→ What is being asked:
Among the records below, find each line that includes the string "pode" and copy it.

[Items from a dataset]
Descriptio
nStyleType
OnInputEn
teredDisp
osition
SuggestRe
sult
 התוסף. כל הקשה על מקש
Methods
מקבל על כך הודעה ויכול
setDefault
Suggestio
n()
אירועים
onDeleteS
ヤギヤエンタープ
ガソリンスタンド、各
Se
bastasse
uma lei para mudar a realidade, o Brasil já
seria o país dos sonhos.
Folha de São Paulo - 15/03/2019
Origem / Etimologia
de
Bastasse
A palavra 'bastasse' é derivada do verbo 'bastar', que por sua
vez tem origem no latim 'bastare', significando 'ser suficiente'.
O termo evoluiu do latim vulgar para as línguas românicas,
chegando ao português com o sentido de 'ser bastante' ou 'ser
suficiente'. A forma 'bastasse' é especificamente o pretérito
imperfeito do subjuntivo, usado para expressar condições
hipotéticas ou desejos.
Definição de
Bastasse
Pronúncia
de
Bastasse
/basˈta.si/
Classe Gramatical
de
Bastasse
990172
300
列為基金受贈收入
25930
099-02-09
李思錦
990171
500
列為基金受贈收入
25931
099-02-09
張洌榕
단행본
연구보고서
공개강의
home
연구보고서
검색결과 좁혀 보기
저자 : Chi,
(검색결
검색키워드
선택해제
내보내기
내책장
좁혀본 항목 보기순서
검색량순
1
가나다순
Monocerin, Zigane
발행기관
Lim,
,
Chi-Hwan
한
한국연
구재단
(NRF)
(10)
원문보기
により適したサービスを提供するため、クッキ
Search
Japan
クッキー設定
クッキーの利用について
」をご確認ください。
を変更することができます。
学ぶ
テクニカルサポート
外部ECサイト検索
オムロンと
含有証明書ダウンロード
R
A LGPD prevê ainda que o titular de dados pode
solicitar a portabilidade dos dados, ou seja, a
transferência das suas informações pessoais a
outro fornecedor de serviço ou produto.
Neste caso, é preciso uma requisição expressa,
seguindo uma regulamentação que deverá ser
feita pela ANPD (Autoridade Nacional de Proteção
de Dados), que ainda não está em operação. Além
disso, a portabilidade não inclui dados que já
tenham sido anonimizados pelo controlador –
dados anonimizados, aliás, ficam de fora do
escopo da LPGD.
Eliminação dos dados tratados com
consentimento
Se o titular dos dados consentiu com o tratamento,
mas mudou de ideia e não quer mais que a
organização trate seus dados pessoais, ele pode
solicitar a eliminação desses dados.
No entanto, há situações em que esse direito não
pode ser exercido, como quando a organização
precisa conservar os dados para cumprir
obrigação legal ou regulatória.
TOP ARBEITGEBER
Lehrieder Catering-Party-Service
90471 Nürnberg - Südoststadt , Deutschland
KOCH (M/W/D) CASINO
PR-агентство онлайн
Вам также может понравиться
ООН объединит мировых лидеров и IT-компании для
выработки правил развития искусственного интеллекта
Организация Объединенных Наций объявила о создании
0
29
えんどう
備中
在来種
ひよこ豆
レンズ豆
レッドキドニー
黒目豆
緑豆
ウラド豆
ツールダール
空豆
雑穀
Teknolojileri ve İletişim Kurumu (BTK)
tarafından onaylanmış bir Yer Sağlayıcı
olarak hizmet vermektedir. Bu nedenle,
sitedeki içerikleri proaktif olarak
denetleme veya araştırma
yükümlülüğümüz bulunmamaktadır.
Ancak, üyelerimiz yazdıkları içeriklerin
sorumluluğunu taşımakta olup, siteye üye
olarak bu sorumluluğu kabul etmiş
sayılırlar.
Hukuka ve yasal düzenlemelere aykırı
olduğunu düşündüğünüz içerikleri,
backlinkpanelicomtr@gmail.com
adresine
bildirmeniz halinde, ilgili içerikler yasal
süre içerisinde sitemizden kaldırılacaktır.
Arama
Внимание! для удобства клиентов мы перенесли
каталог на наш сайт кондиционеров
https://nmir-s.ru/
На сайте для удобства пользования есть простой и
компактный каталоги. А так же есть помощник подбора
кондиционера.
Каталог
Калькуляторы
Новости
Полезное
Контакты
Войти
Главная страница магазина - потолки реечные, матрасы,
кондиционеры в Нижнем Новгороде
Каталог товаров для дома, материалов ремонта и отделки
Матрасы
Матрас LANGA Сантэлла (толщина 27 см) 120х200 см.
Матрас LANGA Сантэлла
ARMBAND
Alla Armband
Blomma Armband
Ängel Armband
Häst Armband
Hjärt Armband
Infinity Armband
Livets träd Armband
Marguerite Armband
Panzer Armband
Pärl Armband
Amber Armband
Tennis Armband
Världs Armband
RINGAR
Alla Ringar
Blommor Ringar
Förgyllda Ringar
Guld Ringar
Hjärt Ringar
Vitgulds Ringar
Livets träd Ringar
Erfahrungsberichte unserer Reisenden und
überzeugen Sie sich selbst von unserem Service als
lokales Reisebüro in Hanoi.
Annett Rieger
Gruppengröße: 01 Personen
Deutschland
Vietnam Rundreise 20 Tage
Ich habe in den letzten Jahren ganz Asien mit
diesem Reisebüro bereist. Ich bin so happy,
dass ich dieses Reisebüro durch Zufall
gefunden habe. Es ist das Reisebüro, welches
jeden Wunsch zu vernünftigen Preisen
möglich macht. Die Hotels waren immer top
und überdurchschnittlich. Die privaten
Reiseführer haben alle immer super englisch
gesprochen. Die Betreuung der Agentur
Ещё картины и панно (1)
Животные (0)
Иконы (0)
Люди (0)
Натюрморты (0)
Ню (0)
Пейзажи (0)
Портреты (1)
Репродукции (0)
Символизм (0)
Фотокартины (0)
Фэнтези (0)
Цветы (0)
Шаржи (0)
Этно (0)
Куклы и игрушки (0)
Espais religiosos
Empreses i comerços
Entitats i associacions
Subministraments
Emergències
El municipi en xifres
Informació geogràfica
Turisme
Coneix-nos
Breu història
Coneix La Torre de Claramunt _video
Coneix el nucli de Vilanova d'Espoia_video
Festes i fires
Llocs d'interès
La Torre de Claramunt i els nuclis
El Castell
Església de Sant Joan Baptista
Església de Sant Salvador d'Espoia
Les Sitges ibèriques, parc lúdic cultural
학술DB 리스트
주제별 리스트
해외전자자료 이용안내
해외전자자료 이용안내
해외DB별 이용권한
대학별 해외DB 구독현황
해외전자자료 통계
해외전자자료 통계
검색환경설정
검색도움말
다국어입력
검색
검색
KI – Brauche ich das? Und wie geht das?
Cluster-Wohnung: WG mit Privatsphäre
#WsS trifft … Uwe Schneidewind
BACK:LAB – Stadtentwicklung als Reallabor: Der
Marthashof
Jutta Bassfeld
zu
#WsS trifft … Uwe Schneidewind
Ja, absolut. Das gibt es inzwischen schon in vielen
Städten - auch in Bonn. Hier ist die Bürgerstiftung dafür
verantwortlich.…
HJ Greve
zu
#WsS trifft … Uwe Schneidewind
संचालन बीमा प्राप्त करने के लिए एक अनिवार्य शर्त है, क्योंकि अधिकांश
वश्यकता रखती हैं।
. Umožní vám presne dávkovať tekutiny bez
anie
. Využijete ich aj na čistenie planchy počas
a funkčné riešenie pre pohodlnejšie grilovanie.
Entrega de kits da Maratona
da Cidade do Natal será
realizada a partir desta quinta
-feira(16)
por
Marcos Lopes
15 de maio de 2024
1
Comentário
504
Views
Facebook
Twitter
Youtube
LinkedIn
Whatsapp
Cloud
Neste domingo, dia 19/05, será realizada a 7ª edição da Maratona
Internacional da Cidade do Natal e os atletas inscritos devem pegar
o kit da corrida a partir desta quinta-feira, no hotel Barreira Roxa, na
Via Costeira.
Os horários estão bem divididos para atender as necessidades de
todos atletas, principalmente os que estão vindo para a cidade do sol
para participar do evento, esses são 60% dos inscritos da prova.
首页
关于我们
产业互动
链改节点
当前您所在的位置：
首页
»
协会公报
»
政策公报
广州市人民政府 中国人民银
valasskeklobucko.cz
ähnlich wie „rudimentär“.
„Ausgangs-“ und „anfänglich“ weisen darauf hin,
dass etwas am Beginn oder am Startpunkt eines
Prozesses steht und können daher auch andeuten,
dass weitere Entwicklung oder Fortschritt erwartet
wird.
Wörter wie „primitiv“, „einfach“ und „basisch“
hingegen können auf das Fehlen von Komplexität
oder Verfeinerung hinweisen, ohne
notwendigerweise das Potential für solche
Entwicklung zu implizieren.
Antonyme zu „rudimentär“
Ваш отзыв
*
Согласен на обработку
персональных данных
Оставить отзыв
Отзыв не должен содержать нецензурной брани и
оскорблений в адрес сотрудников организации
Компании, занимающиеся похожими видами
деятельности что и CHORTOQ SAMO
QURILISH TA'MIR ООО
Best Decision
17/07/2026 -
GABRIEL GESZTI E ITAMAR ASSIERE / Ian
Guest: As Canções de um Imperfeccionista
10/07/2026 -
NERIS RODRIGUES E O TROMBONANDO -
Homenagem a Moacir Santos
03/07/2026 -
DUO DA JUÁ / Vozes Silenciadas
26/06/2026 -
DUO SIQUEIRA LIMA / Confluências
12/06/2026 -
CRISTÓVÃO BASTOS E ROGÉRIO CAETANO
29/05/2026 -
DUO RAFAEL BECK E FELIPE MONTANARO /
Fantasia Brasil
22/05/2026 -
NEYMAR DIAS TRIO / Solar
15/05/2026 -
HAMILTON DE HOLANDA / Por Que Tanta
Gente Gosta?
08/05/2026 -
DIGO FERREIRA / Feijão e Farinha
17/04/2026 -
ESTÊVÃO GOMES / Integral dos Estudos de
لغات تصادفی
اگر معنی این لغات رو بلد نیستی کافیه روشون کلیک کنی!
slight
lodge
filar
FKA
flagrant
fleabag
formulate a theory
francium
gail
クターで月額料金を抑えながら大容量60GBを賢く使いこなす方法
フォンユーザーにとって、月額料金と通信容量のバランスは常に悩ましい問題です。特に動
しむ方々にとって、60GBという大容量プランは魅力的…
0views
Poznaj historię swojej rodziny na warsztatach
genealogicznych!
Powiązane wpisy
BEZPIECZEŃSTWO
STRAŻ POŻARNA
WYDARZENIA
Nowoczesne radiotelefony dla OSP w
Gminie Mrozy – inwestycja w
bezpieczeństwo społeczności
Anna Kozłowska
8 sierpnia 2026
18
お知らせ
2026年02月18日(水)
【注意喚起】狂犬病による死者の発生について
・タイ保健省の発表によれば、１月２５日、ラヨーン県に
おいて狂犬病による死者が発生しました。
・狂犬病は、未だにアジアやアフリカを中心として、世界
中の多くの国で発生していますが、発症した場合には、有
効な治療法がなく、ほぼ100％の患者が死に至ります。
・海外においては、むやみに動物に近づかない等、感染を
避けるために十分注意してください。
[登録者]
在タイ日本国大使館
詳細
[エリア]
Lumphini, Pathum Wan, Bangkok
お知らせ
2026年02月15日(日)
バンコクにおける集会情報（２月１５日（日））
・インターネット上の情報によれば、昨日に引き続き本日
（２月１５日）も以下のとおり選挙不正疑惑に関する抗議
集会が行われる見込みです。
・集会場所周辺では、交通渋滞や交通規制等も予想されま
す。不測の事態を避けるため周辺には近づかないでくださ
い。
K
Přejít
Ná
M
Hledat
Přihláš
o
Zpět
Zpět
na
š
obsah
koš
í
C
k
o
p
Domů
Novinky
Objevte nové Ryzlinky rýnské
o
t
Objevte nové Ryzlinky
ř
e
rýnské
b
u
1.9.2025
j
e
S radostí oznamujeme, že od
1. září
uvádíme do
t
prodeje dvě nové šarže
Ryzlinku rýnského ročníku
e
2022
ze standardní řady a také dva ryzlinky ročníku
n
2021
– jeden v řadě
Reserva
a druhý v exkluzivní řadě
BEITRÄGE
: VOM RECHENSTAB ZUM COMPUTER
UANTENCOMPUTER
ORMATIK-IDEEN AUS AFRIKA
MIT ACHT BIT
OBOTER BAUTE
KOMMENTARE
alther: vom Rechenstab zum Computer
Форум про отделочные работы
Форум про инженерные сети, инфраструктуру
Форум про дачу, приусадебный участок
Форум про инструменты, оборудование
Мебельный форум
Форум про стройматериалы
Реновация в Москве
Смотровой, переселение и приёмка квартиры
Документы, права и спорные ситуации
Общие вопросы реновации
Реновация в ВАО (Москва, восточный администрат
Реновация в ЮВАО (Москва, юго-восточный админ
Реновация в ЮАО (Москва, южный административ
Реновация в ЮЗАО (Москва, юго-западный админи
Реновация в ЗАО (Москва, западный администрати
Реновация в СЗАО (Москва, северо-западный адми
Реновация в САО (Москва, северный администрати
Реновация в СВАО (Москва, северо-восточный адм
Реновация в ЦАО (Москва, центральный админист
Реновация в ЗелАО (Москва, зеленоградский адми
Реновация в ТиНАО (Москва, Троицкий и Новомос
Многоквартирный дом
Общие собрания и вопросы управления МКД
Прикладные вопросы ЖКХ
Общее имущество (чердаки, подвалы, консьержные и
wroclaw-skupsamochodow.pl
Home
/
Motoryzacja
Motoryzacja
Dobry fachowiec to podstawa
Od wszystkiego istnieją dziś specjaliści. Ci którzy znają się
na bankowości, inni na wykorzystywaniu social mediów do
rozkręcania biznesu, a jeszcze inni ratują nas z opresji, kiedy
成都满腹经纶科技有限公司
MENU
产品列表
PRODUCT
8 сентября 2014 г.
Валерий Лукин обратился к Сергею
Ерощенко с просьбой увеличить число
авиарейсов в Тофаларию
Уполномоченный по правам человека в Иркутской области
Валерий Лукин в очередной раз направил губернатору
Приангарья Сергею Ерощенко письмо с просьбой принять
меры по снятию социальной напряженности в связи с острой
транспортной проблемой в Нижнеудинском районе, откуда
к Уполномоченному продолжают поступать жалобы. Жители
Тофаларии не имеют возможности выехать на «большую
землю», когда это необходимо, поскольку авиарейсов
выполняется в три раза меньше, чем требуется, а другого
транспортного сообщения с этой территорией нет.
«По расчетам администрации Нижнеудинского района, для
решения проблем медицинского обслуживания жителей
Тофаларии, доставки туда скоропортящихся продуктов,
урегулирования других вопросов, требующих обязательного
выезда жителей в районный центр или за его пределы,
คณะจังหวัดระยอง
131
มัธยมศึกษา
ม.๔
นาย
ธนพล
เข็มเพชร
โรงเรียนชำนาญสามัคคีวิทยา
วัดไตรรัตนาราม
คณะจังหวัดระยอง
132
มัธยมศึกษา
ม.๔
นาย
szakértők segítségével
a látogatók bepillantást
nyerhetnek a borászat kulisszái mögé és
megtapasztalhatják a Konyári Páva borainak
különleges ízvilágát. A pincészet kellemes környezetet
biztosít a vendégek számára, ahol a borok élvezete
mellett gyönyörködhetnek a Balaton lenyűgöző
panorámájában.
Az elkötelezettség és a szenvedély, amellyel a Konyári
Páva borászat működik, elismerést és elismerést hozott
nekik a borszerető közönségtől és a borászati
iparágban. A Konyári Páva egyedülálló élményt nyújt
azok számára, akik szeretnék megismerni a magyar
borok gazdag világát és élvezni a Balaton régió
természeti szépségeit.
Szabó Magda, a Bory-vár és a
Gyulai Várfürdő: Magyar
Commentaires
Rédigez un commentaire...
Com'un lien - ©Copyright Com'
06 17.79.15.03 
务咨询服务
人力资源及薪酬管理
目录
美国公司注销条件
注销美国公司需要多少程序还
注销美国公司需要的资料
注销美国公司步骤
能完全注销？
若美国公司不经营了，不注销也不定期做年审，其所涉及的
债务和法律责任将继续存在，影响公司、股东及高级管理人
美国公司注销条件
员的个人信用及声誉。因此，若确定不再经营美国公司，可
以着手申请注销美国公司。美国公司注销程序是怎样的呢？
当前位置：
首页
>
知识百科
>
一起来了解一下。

→ Solution for this exercise:
A LGPD prevê ainda que o titular de dados pode
organização trate seus dados pessoais, ele pode
pode ser exercido, como quando a organização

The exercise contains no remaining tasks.